‘Tutti Frutti’: The 1950s masterpiece that encapsulates everything great about rock n roll in one song

Little Richard must have been a nightmare to work with. It’s a scene ripped directly out of your worst, most corrosive stress nightmares, isn’t it? You work at a greyhound bus station in the middle of Macon, Georgia. It’s the height of summer in the mid-1950s and you’re lucky enough to call the kitchen your base of operations. This probably wasn’t the future you envisioned for yourself, yet here you are. Here, also, is this flamboyant, incredibly noisy little dishwasher next to you.

Richard is a new hire, out of work after his singing career flopped, and every time he gets through a crate of dishes, every single boiling hot summer day, he crashes them onto the counter and hollers a strange, tumbling pattern of vowels and consonants at the top of his lungs. Every. Single. Time. Perhaps he’s too charming and too charismatic to hate, but it’s getting older by the day.

It probably gets a little better once he starts turning the little vocalisations he hollered out to get through the day into full songs. That way, at the very least, you can realise just how special this guy is as a singer and a performer. The guy is just always on, no matter what. In fact, you’d guess that the only thing stopping him from becoming a fully fledged superstar is just how much time he spends singing about getting fucked into next Thursday by other men.

Maybe you go to one of his concerts and you absolutely see what the world is missing. He’s a genuine, bonafide firebrand, hammering away at the piano and pushing that voice as far and as hard as it’d go. You’ve heard little bits and pieces of what they’re calling “rock ‘n’ roll” music on the radio and sure, it speaks to you a little. If it ever got half as thrilling, filthy and all-out cool as your mate Rich got, maybe you could see what all the fuss is about.

Eventually, his shifts at the station start getting fewer and further between. When he does turn up he’s talking about how all these songs he’s writing and all these shows he’s playing are getting him noticed. He may not be washed up after all, and there may be a well-deserved second chance to be the singer he deserves to be coming his way. Which makes sense, you haven’t been able to get that damned war-cry out of your head for weeks.
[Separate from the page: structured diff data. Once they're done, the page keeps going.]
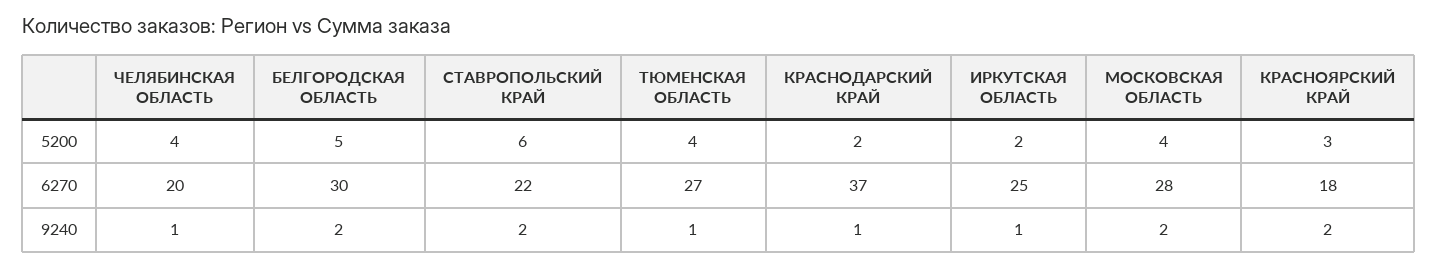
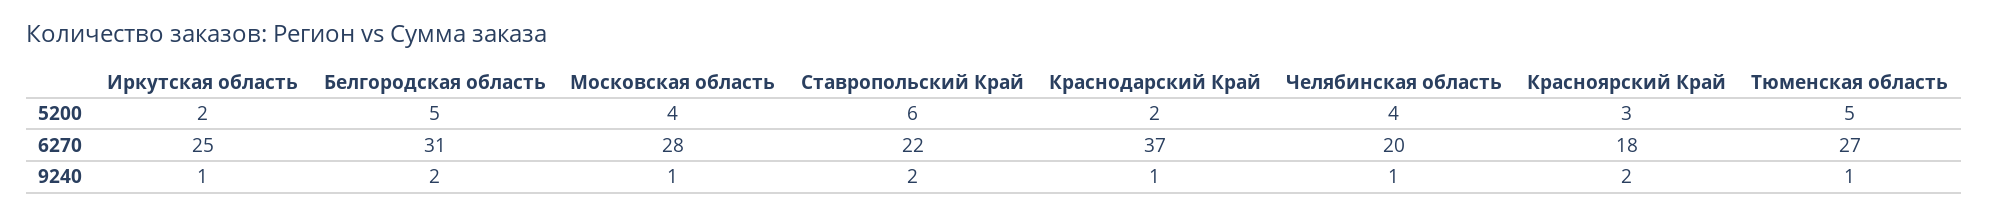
ТЮМЕНСКАЯ ОБЛАСТЬ, 5200: 4 -> 5
БЕЛГОРОДСКАЯ ОБЛАСТЬ, 6270: 30 -> 31
МОСКОВСКАЯ ОБЛАСТЬ, 9240: 2 -> 1

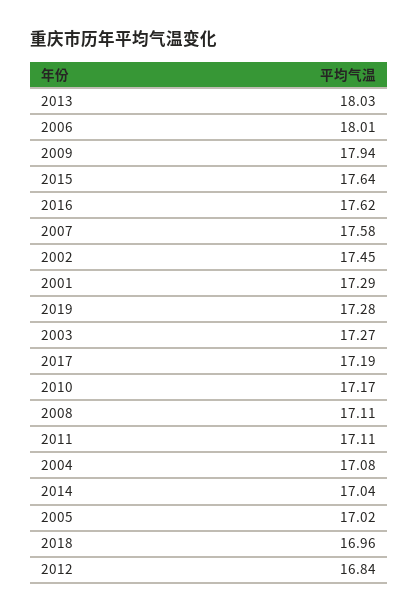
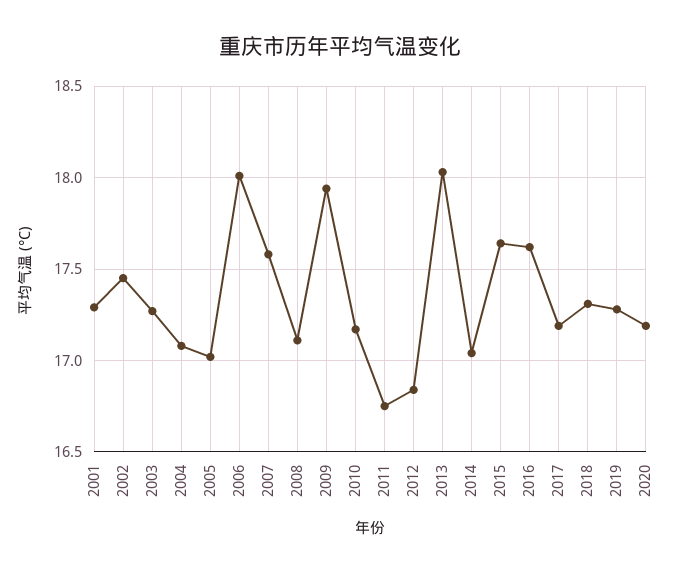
2011: 17.11 -> 16.75
2018: 16.96 -> 17.3
2020: none -> 17.2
Remembering Little Richard: His five best tracks
Credit: YouTube

Not just because the song he wrote around it is catchier than Spanish flu. You heard it at one of his concerts and it was the undeniable highlight. Takes all the standard sounds you’ve heard in the charts, hypercharging them to about three times the standard speed and making it just as raunchy, hilarious and unforgettable as he is.

His signature call-out has now become the start of the song, an unforgettable roll call before he starts hollering “tutti-frutti / good booty”. Absolutely spectacular. It’ll never make the charts. Then, the strangest thing happens. Rich stops turning up at work. The place suddenly feels a lot quieter and you hope for the best.
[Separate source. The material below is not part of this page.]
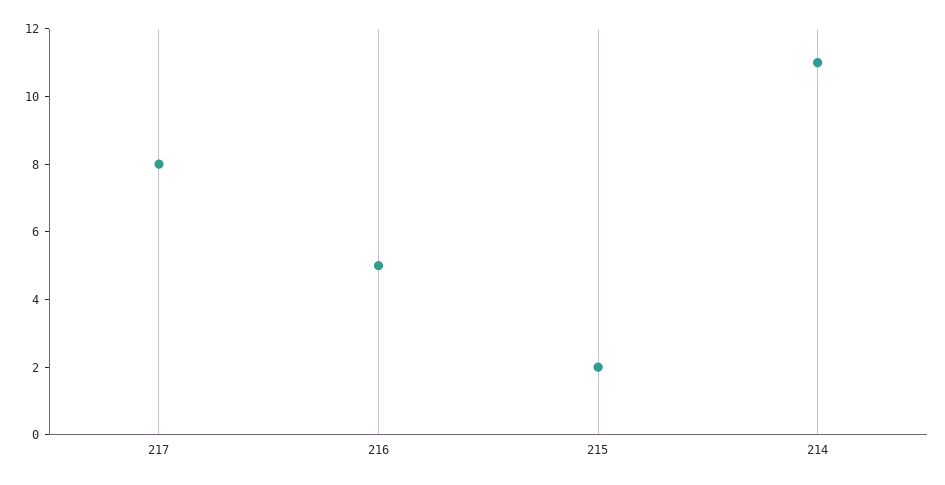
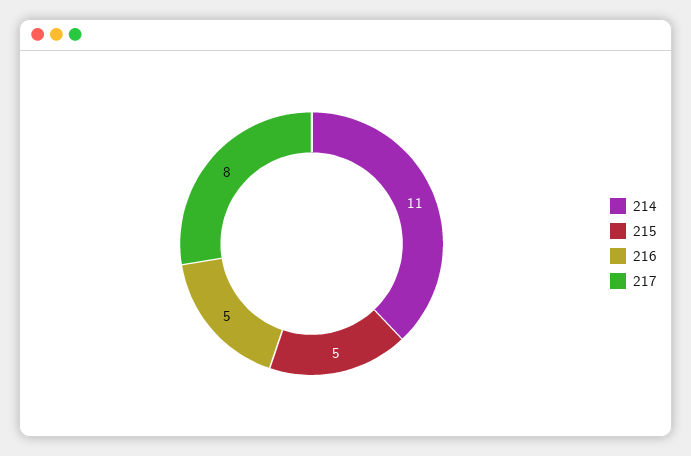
215: 2 -> 5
To make up for the quiet, you put a radio in the kitchen. You realize that everything on the radio starts sounding a lot like what Rich was doing but… less. Less fun. Less memorable. You realize you may have to settle for this Elvis Presley chump that everyone can’t stop wetting themselves over.

Then you hear it. Unlike the first 40 times you heard it, it brings the biggest, broadest grin you’ve had all week to your face. Because it’s a sign that he did it. The mad bastard actually did it. He took this wild, boundary-pushing act of sheer, bacchanal abandon into the mainstream where it absolutely deserves to be.

By the looks of things, that’s where he’s going to stay. That’s where it’s going to stay. That unmistakable holler is going to echo through history. Everyone, from bus station workers in Macon to the music makers 70 years from now are going to know it like the back of their hand. “A-wop-bop-a-loo-bop-a-wop-bam-boom!”